One thing I want to mention though is that I do not judge anyone for the choice to drink. Every person on this planet is free to make any choice they wish. That’s your decision. I personally don’t like drinking or being drunk so being sober is my choice whether or not people close to me enjoy this because she lost a drinking buddy. Sorry? I guess?…

The majority of people who get addicted to drugs and alcohol are looking for an escape from reality, from the pain they wish to numb. We all have pain and challenges that arise in our lives, but how you cope with it is what determines the difference between success and failure. Using drugs and alcohol to cope only lead to poor decision making and making it more difficult to live a healthy and stable lifestyle.

If you are someone who is curious about getting sober and cleaning up your life, what better time than right now!?

One of my most favorite things about being sober is waking up early every morning and feeling absolutely fabulous. Not sleeping in or going about my day with remorse or regret about what I did or said the night before. I am more productive sober than I was ever capable of being during years of drinking. You may notice, I’ve been publishing more blogs. My mind is clear and focused. My choices are better thought out and not reckless, so that’s a plus. My relationships have improved and I feel better about myself overall which is something I struggled with for many years.
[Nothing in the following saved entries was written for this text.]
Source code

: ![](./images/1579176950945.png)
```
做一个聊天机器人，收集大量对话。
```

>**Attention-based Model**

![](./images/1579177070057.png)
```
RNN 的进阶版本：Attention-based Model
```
For the longest time, I doubted my every move. I’ve struggled with anxiety for years. Alcohol was never something that helped with any of this. In fact, it only made matters worse, every single time. That is why I decided to kick the madness to the curb and live a life free from addictive substances. I don’t drink. I don’t smoke. I work out every day and eat healthy. I try my best to stay on a steady track of living a life that I can feel proud of and make the most of the time I am given here on earth.
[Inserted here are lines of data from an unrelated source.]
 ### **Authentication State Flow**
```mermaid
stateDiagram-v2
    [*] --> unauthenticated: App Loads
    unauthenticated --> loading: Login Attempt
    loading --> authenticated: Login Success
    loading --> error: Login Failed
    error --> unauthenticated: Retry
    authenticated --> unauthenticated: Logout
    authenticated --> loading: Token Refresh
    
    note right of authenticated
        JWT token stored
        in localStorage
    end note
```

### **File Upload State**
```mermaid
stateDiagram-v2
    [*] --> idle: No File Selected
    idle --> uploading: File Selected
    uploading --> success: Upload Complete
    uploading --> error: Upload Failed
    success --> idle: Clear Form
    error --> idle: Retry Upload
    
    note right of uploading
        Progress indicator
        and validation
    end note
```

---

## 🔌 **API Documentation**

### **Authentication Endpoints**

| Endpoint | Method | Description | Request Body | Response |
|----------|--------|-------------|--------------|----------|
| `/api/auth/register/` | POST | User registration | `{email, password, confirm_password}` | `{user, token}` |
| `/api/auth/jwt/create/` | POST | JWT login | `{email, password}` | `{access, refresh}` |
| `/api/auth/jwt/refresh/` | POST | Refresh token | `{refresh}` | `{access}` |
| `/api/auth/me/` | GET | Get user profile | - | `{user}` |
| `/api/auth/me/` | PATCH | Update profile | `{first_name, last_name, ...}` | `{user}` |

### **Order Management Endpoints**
Here are several tips for anyone who is ready to ditch the bottle and get sober. Also, be sure to leave any questions or comments you have for me in the comment section at the bottom of this page. I love hearing from you all!
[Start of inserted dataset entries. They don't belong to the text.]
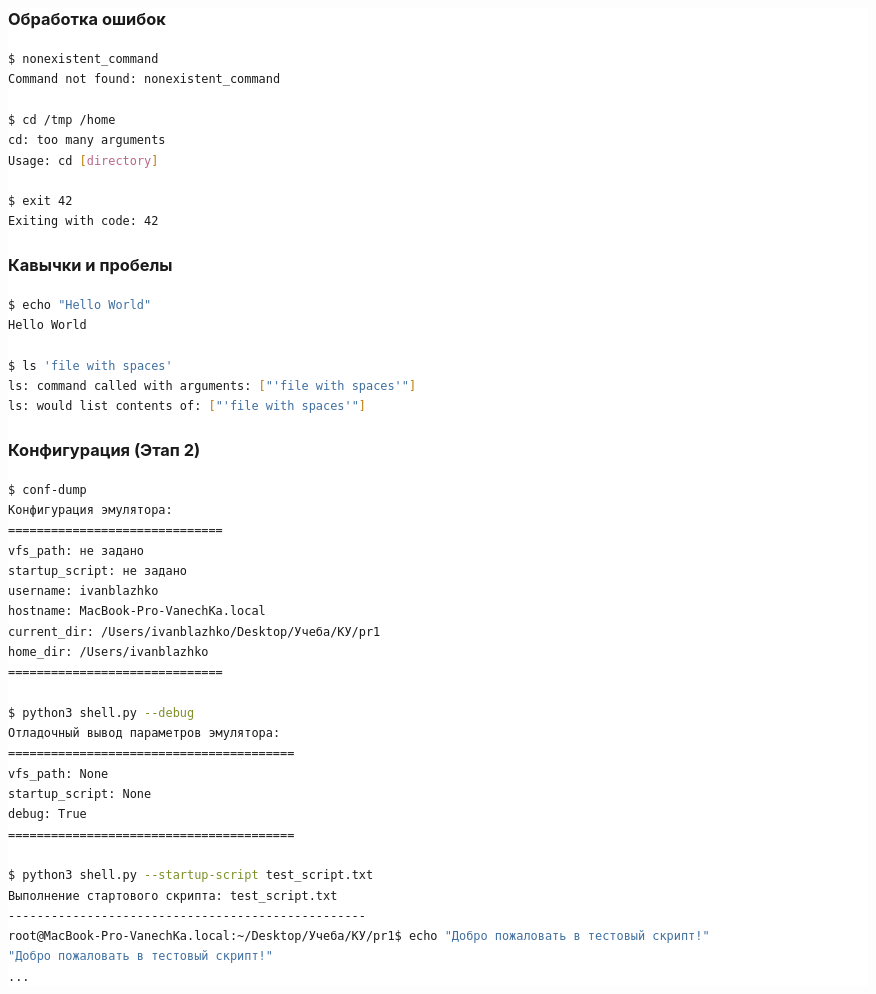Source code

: ### Обработка ошибок
```bash
$ nonexistent_command
Command not found: nonexistent_command

$ cd /tmp /home
cd: too many arguments
Usage: cd [directory]

$ exit 42
Exiting with code: 42
```

### Кавычки и пробелы
```bash
$ echo "Hello World"
Hello World

$ ls 'file with spaces'
ls: command called with arguments: ["'file with spaces'"]
ls: would list contents of: ["'file with spaces'"]
```

### Конфигурация (Этап 2)
```bash
$ conf-dump
Конфигурация эмулятора:
==============================
vfs_path: не задано
startup_script: не задано
username: ivanblazhko
hostname: MacBook-Pro-VanechKa.local
current_dir: /Users/ivanblazhko/Desktop/Учеба/КУ/pr1
home_dir: /Users/ivanblazhko
==============================

$ python3 shell.py --debug
Отладочный вывод параметров эмулятора:
========================================
vfs_path: None
startup_script: None
debug: True
========================================

$ python3 shell.py --startup-script test_script.txt
Выполнение стартового скрипта: test_script.txt
--------------------------------------------------
root@MacBook-Pro-VanechKa.local:~/Desktop/Учеба/КУ/pr1$ echo "Добро пожаловать в тестовый скрипт!"
"Добро пожаловать в тестовый скрипт!"
...
```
  1. Tell those close to you that you have decided to quit drinking or getting high. Ask them kindly to please respect your wishes and not pressure you to participate in using or consuming addictive substances (drugs and alcohol).
  2. Get rid of any alcohol you have in the house. Give it or throw it away. Convenient access to alcohol, weed, cigarettes, you name it, will make it more difficult to quit.
  3. Distance yourself from anyone and everyone who tempt you to use drugs and alcohol. Anyone who does not respect your desire to get sober is not your friend. Find sober friends who support your goals instead.
  4. Make it a point to wake up early and work out in the morning. Holding yourself accountable for morning activity could lessen your temptation to drink the night before.
  5. Read The Alcoholism and Addiction Cure by Pax and Chris Prentiss
  6. Start a journal and practice writing in it once a day to release your thoughts, ideas, and feelings about the past, present, or future.
  7. Meditate once a day to relax and rewire your mind to create a healthy flow of thinking and being. Meditation can also help with cravings to addictive substances.
  8. Find an outdoor activity you enjoy doing such as running, hiking, surfing, golfing, paddle boarding, yoga, photography, or gardening. Getting fresh air and sunshine as often as possible is an essential way to give your mind, body, and spirit the natural nutrients it needs.
  9. When you feel the desire to drink or use drugs, stop and ask yourself, “What will this solve? Why do I want to put this in my body? What am I running from?” Allow yourself the opportunity to discover clarity on how you’re feeling at that moment so you can pause and pivot to make a better choice.
  10. If you feel that you need professional help to get and stay sober, call Passages Addiction Treatment Centers.

“You are not an alcoholic or an addict. You are not incurably diseased. You have merely become dependent on substances or addictive behavior to cope with underlying conditions that you are now going to heal, at which time your dependency will cease completely and forever.”